Fragmento del texto
Federico Jiménez Losantos sacaba brillo a su afilada lengua para sacarla a pasear cuando Teodoro García Egea se sentase en el estudio de EsRadio. Era el momento para echar en cara al secretario general del Partido Popular su exceso de cobardía al no acabar con los gerifaltes de la anterior etapa de los conservadores.

Y así lo hizo. Federico le espetaba que “como no los matéis, os matarán”, en clara referencia a María Dolores de Cospedal, Soraya Sáenz de Santamaría y compañía. Entre tanto, Egea justificaba que la intención de este nuevo PP es hacer “una renovación tranquila sin olvidar nuestra historia”.

Escudero de Rajoy

De esta manera, sacaba pecho por juntar en el cónclave del partido hace dos semanas a Mariano Rajoy y José María Aznar. “No me imagino al PSOE haciendo una convención como la nuestra, con dos expresidentes”, añadía Egea que salió en defensa de Rajoy ante los constantes ataques de Federico hacia el ex jefe del Ejecutivo.

Pero también tuvo palabras para Pedro Sánchez, al que le echó en cara que tardara tanto tiempo en reconocer a Juan Guaidó como presidente de Venezuela. No obstante, Egea destacaba que “Sánchez tiene que venir a España de visita oficial, porque están a punto de cumplirse los 183 días que te obligan a cambiar el domicilio fiscal”. “No tendrá derecho a pagar impuestos en España del tiempo que lleva fuera”, ironizaba el secretario general de los conservadores.

Datos proporcionados
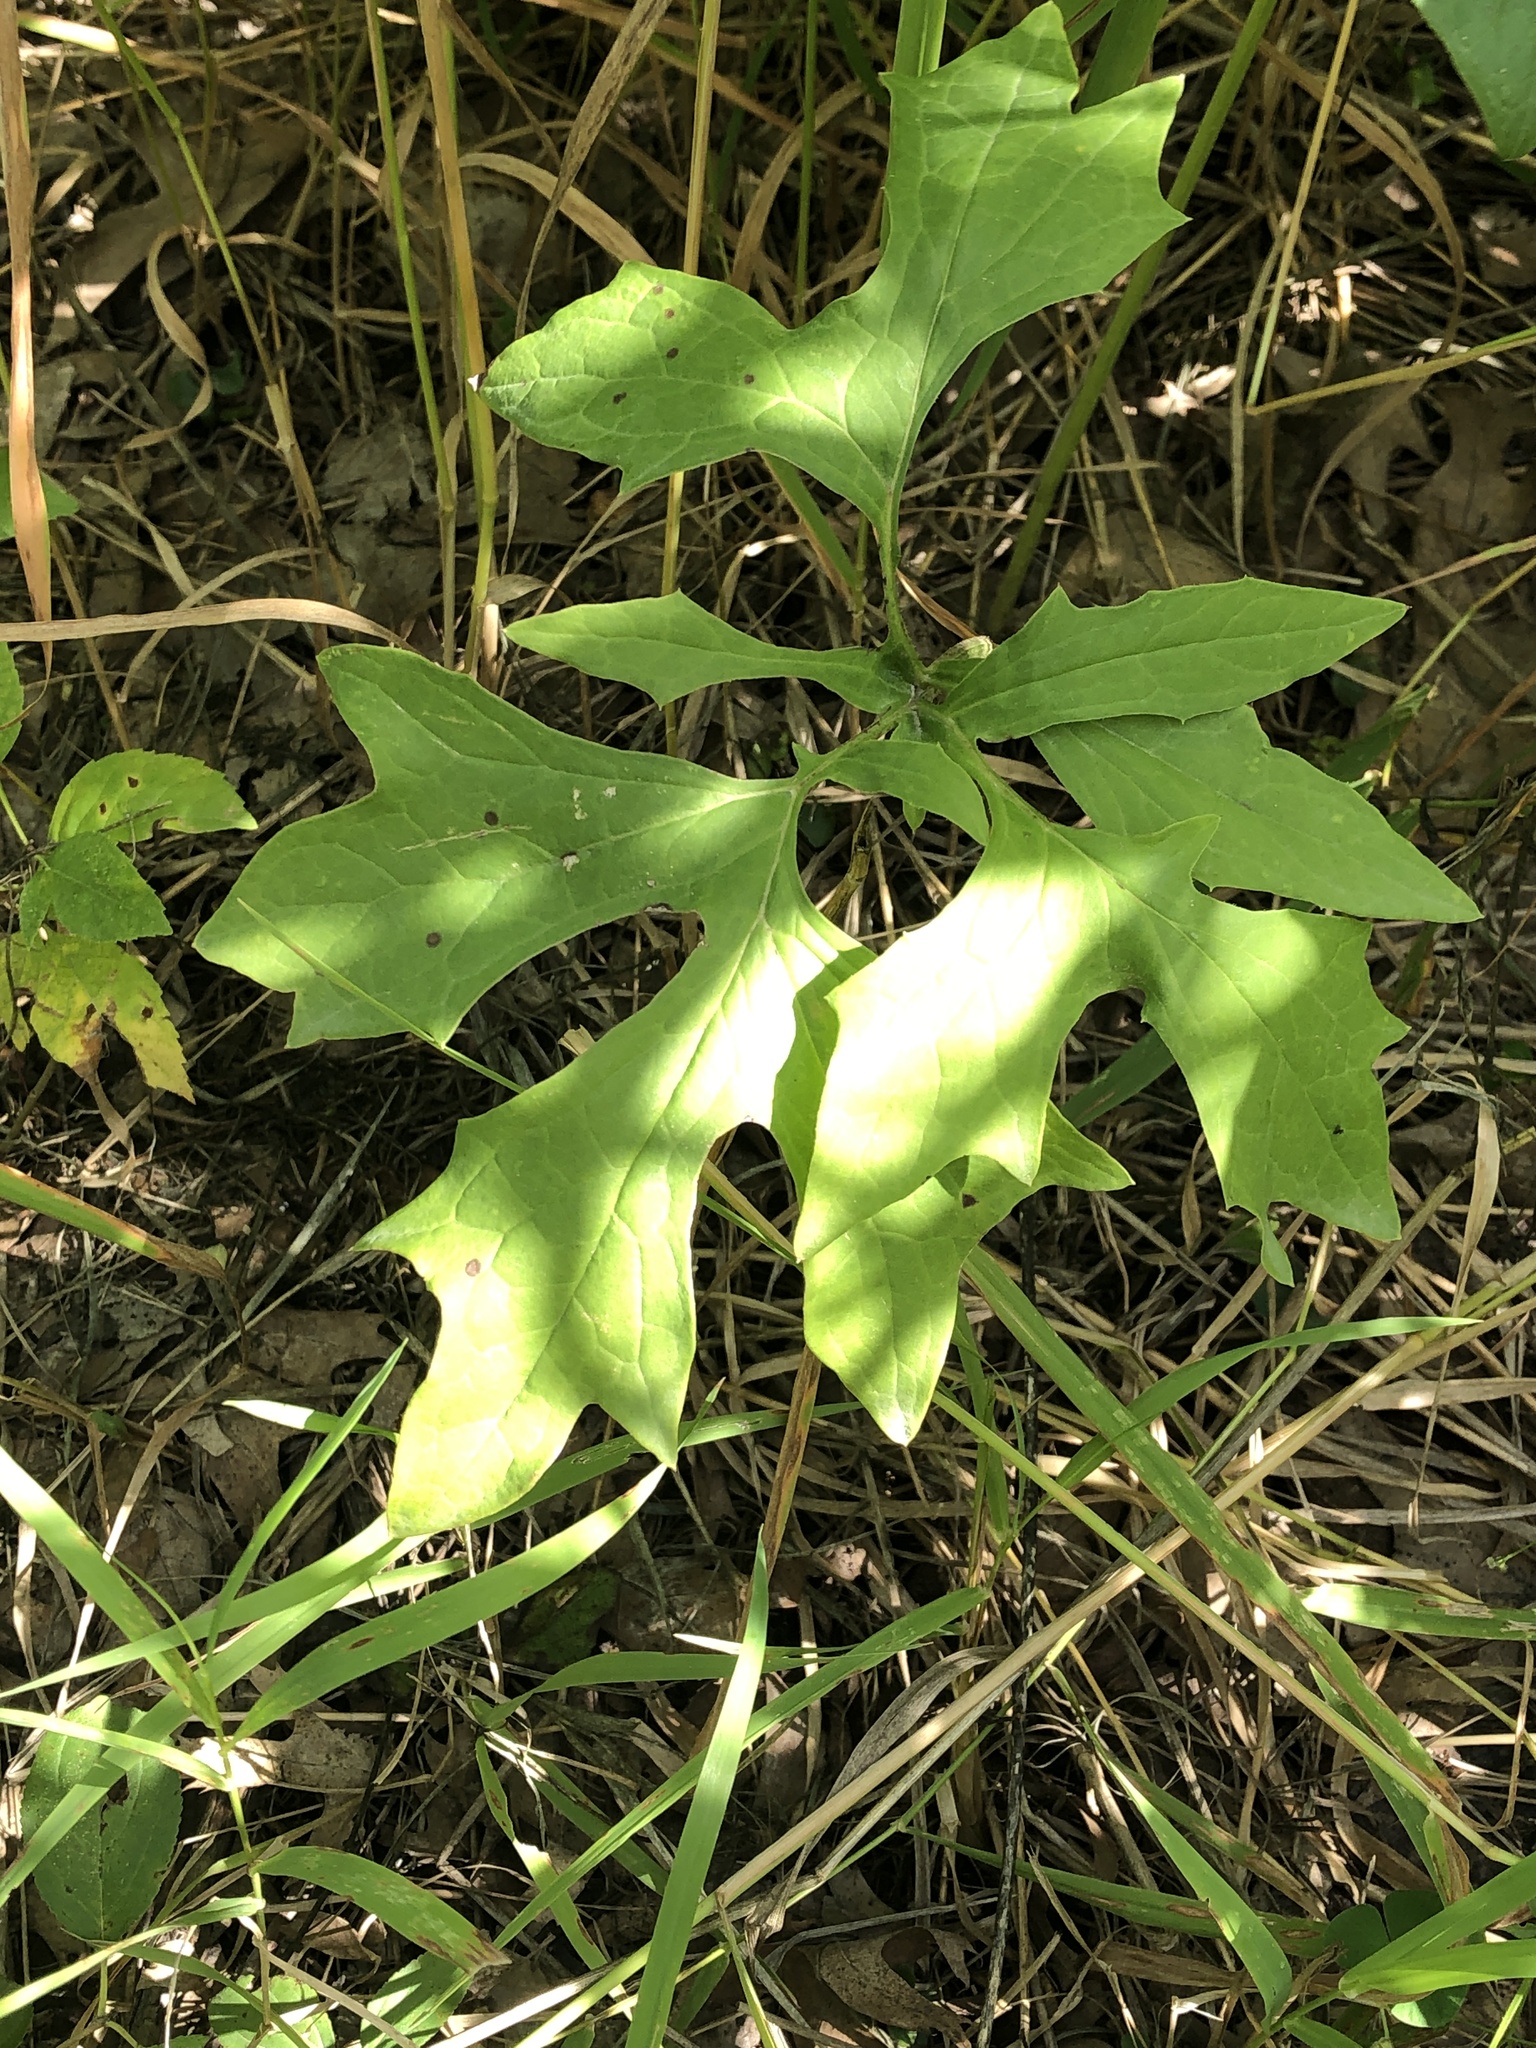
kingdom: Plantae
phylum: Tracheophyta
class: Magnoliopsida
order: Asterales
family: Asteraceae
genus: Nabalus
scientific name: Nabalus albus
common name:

--

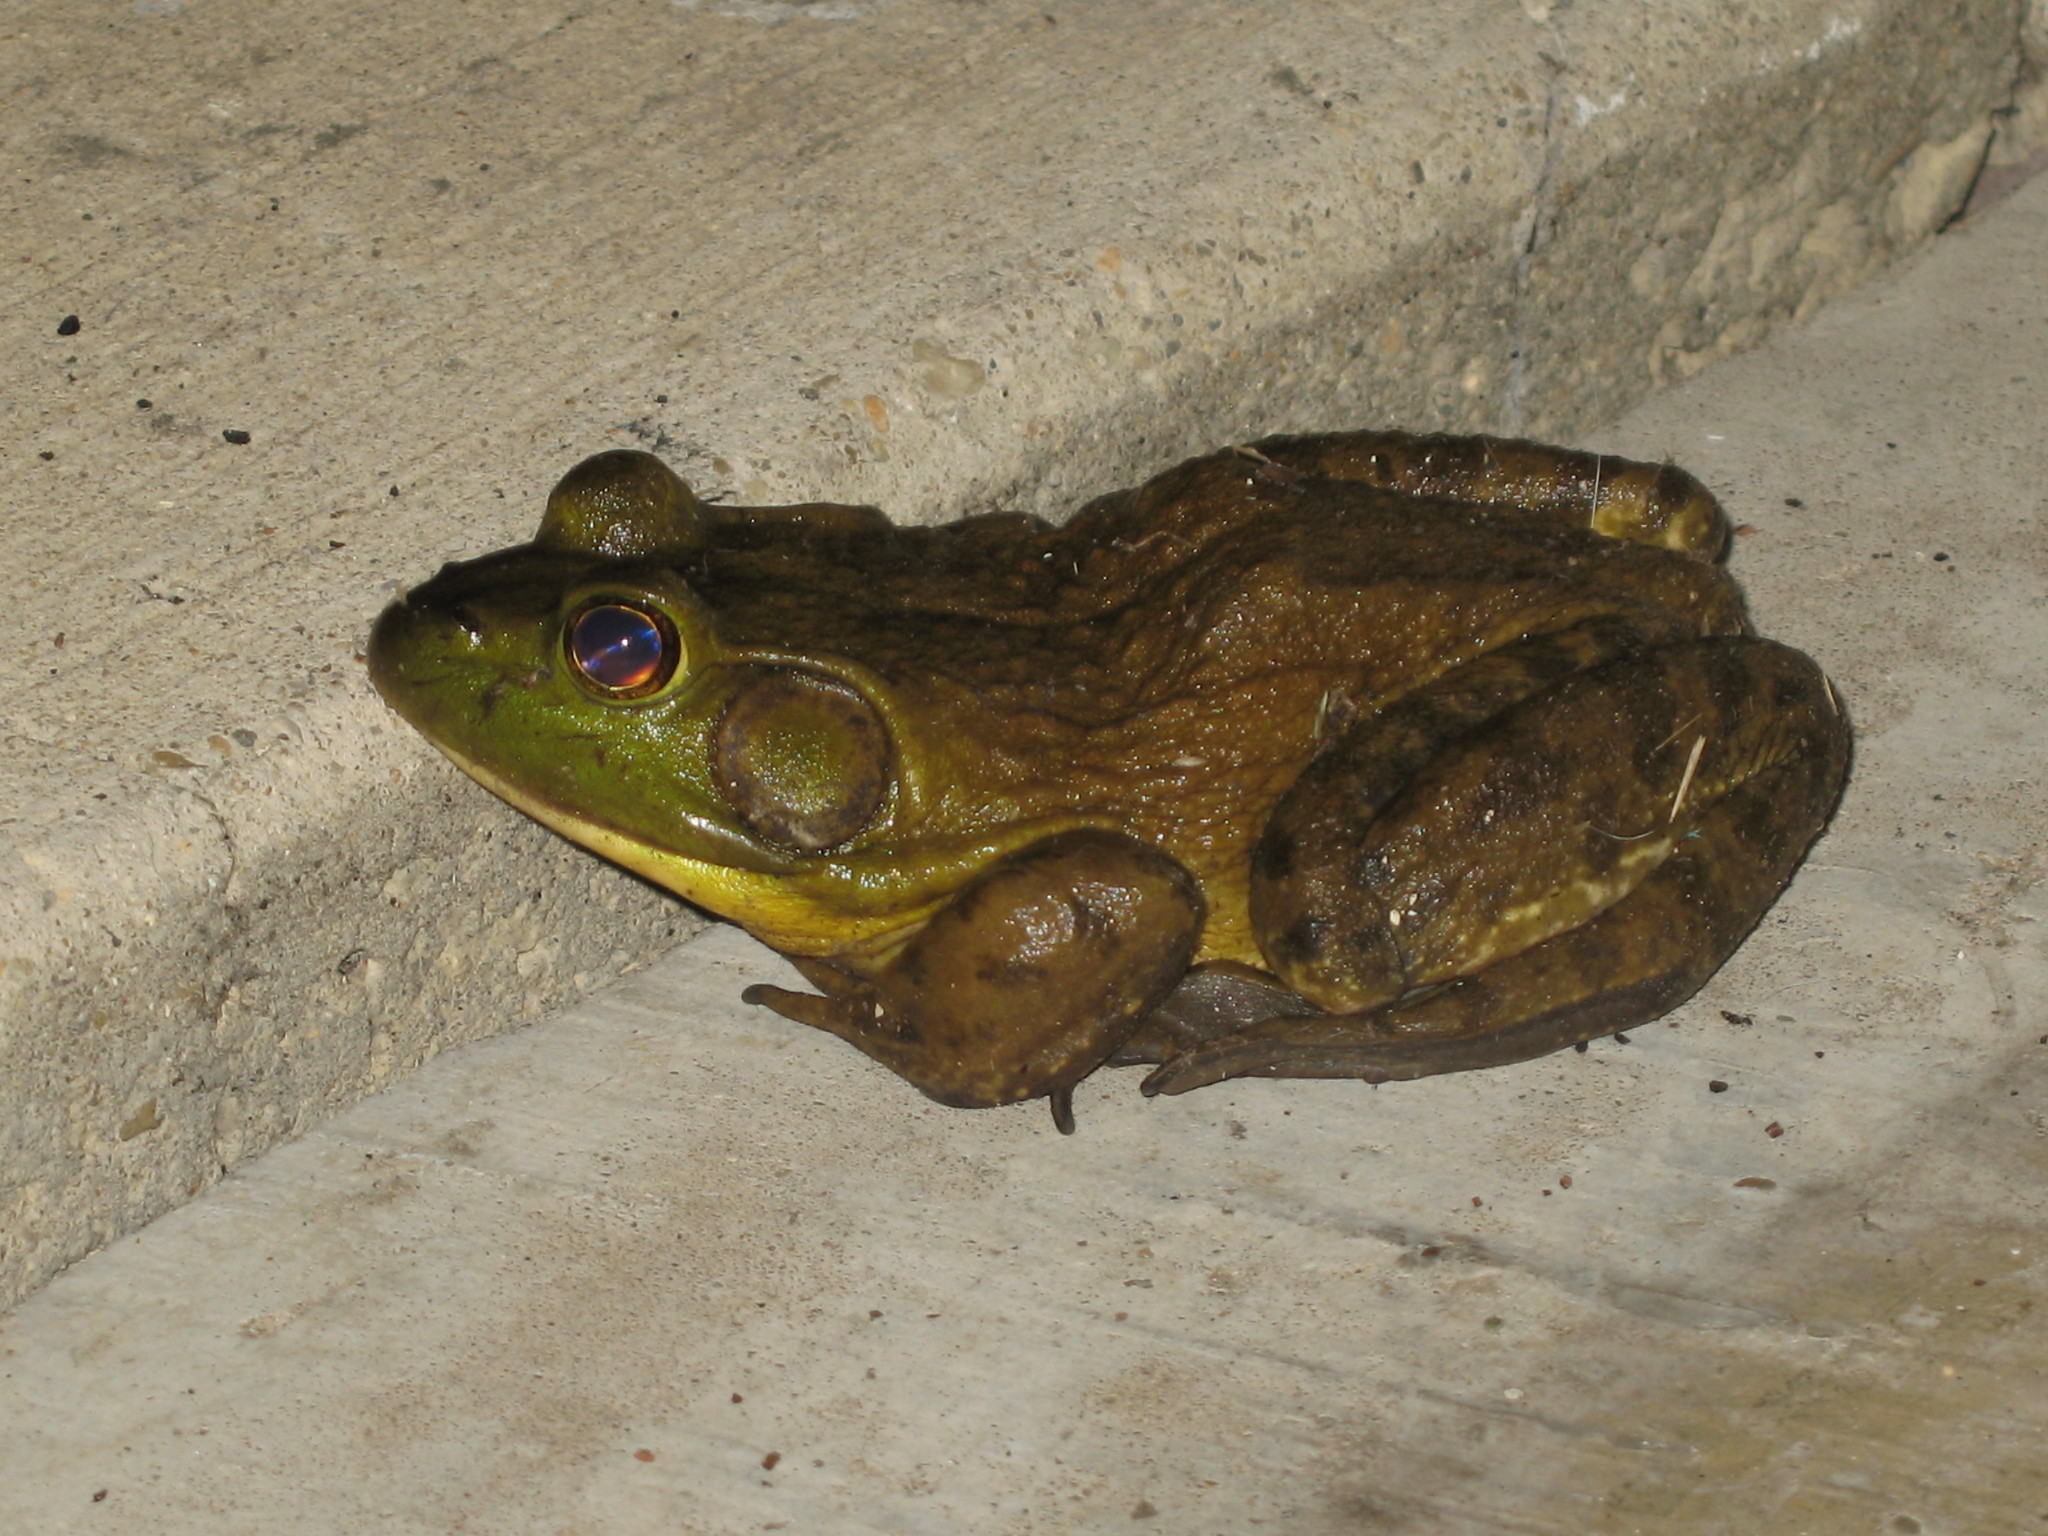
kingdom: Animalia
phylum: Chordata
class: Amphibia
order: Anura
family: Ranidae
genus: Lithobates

--

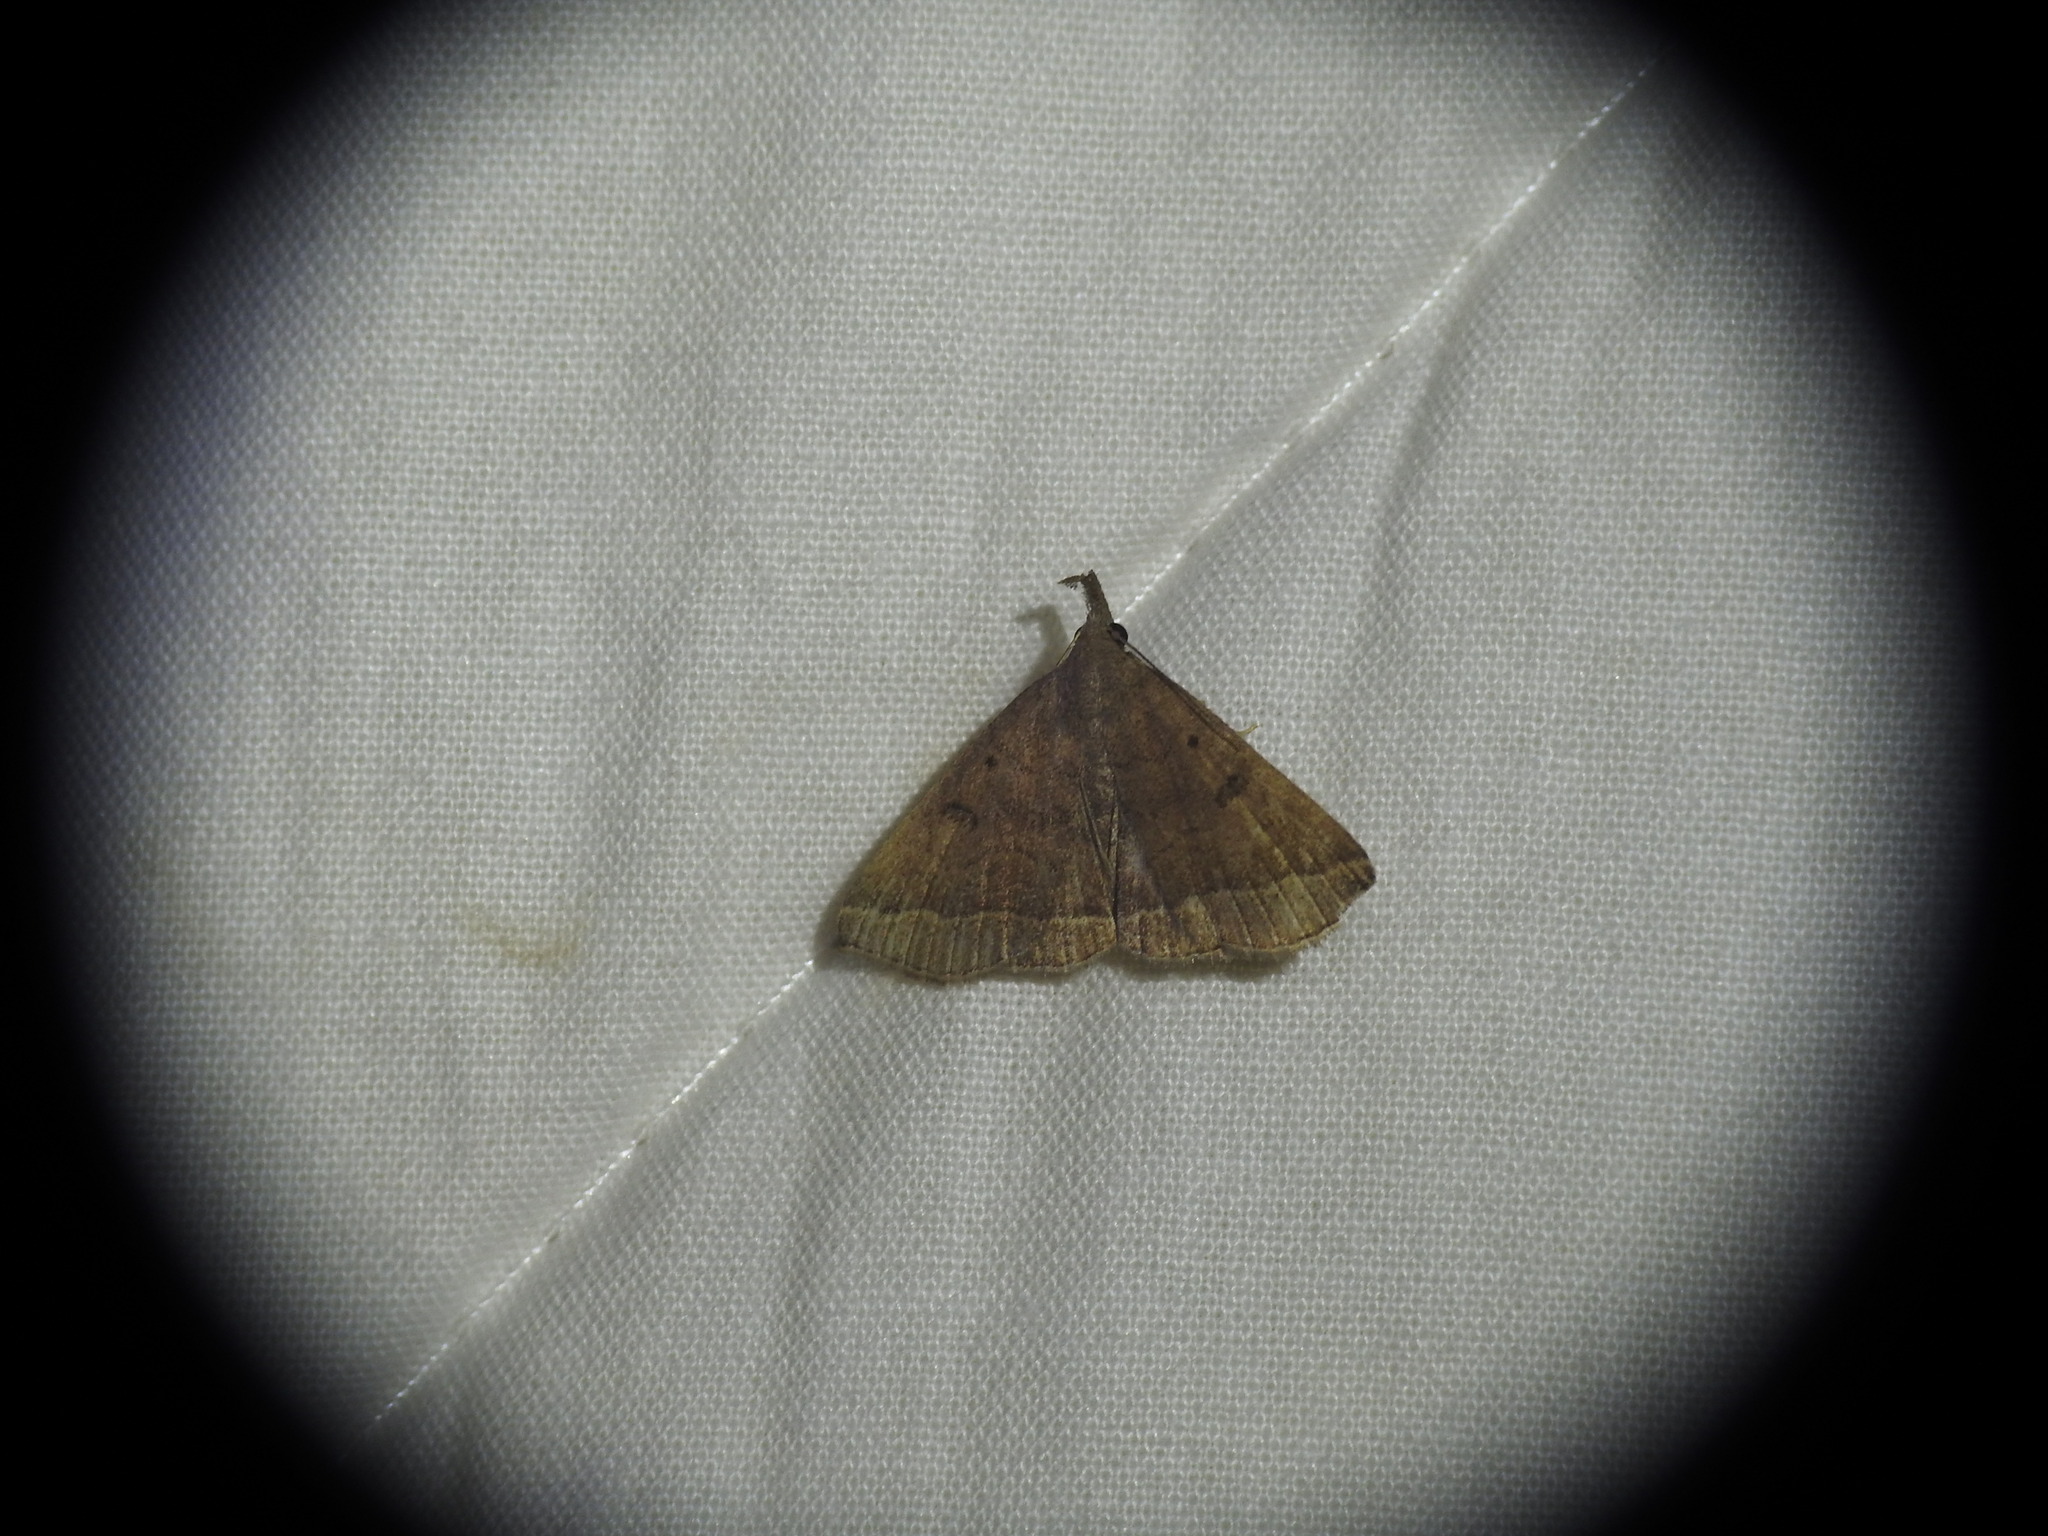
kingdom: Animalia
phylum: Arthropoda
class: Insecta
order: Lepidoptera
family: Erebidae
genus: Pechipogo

El problema
Prolonga el texto sobre la entrevista de Federico Jiménez Losantos a Teodoro García Egea en EsRadio a partir de su última frase.

Respuesta
La hazaña de Teo

Pero antes de entrar en materia, hubo tiempo para algunos momentos más distendidos. Federico Jiménez Losantos presentó al secretario general del Partido Popular, que no era la primera vez que acudía al estudio de EsRadio. Previamente, el periodista recordó una de sus hazañas extrapolíticas más recordadas por la opinión pública.

Un hecho que tuvo lugar en 2008, con un joven Teodoro frente a la Catedral de Murcia. El actual número dos de Casado compitió en un campeonato de lanzamiento de hueso de aceituna. El político se llevaría la victoria en este extraña pero común competición. “Muchos se ríen, pero hay que hacerlo”, señalaba complaciente Losantos mientras le preguntaba cuál fue su récord. Egea respondió, con orgullo, que fueron “19 metros”. Una marca que en su momento no se creía.